What is cheese exactly? –Mark, 11
Dear friends,
Cheese is delicious. At least, that’s this cat’s professional opinion. For the more scientific answer, I visited the cheese makers here at Washington State University.
Cheese is the fat and protein from milk, said my friend John Haugen who runs the WSU Creamery where they make Cougar Gold Cheese.
At the creamery, students test milk from the dairy to make sure its fat and protein ratio is just right for cheese. They also heat up the milk to get rid of any bad bacteria—it’s a process called pasteurization. Not all bacteria are bad, though. In fact, some bacteria are really helpful for making foods, including yogurt, pickles, and cheese.
All cheese is made with a kind of lactic acid bacteria. These tiny little organisms are so small you would need to use a microscope to see them. They eat the sugar in the milk and make acid.
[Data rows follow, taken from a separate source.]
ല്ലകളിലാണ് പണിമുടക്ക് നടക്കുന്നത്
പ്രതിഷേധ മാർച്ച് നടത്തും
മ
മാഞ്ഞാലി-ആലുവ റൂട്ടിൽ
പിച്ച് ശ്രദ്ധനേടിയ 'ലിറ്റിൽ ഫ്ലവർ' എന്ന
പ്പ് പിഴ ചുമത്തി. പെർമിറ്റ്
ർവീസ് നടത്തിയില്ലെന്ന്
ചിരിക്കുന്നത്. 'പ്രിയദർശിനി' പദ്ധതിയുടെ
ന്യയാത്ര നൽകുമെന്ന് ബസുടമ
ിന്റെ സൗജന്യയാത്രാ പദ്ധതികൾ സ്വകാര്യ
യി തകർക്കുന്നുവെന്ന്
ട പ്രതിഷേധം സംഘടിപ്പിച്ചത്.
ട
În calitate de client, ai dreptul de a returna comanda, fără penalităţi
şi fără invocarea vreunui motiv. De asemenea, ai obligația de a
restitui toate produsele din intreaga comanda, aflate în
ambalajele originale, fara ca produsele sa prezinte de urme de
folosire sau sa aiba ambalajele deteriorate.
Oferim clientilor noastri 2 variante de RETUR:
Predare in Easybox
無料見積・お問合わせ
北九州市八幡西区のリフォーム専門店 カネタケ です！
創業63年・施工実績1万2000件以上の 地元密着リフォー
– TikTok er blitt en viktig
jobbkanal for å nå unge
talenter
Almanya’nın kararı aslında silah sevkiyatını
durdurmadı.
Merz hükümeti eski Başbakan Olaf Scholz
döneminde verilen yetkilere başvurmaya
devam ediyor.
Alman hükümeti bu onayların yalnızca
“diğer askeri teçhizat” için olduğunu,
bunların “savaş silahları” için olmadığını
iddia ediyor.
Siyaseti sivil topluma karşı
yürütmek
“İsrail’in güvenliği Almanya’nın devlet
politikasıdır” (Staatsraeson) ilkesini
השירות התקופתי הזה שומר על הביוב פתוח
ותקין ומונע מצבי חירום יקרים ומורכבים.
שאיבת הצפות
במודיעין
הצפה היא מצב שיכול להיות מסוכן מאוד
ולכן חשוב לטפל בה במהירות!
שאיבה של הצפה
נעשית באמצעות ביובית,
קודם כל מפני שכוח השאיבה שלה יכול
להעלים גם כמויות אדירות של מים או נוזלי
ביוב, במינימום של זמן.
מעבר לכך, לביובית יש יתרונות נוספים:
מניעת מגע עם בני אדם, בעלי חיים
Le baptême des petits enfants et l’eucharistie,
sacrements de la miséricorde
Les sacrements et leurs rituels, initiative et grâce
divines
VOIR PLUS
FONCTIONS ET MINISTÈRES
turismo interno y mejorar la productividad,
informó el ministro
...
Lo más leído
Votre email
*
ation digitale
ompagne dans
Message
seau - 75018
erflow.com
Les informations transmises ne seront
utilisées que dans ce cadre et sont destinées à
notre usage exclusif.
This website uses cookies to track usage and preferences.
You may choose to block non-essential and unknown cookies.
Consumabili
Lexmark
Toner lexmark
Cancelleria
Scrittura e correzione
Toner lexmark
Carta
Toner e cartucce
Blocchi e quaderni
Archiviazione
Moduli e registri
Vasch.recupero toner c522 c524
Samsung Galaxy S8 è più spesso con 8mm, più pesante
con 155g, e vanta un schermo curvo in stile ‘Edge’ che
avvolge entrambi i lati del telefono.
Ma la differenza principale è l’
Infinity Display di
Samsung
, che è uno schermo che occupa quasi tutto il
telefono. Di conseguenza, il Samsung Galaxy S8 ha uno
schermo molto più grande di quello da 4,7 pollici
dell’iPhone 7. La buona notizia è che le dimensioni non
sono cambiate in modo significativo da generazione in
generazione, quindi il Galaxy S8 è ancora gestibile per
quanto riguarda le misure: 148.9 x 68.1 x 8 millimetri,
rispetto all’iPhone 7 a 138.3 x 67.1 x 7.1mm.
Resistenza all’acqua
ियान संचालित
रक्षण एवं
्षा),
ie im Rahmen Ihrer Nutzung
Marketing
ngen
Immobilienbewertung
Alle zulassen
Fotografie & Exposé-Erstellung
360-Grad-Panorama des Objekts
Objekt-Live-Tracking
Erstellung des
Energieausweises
The acid gives the cheese its tangy flavor.
There are even certain kinds of bacteria that are in charge of making the holes in Swiss cheese.
As Haugen explained how they add bacteria into the milk, I wondered how the liquid mix becomes a solid.
Haugen said that we need an enzyme, a protein that has a very special job to do. In cheese, enzymes work on protein in milk to break the bonds that keep it together. The protein opens up and sticks to other proteins around it to create a solid. If the enzyme does its job, the liquid will thicken, or coagulate.
“It’s almost looks like thick yogurt,” he said.
After that, the cheese makers will cut up the coagulated milk. When it starts looking a bit like cottage cheese, a machine pumps the mix onto a metal table.
This mix is partly made up of whey, which is mostly water. The other part of the mix is the soft, fresh curds. You can eat the cheese curds. They are tasty. Trust me. But they aren’t quite officially cheese yet.
First, the student cheese makers will pack the curds together into big loaves. They will flip the loaves over several times in a process called “cheddaring.”
If you wanted your cheese to be stringier, softer, crumblier, or harder, you might treat it a little differently. But at the creamery, Cougar Gold gets cheddared, chopped up, and salted to kill off some of the remaining bacteria and to keep it from liquefying.
The cheddaring process is actually named after the place where cheddar was first invented—Cheddar Gorge in England.
During the 12th century, people kept their cheese in caves. The temperature and humidity was just right for storing cheese.
At the WSU Creamery, cheese is also stored at just the right temperature, but inside tin cans.
“It’s almost like its own little cheese cave,” said Haugen. The cheese will stay in the can one full year before we eat it. Aging the cheese helps bring out the flavors.
After my visit to the creamery, I learned cheese is not just delicious. It’s milk, bacteria, enzymes, and salt. It’s science.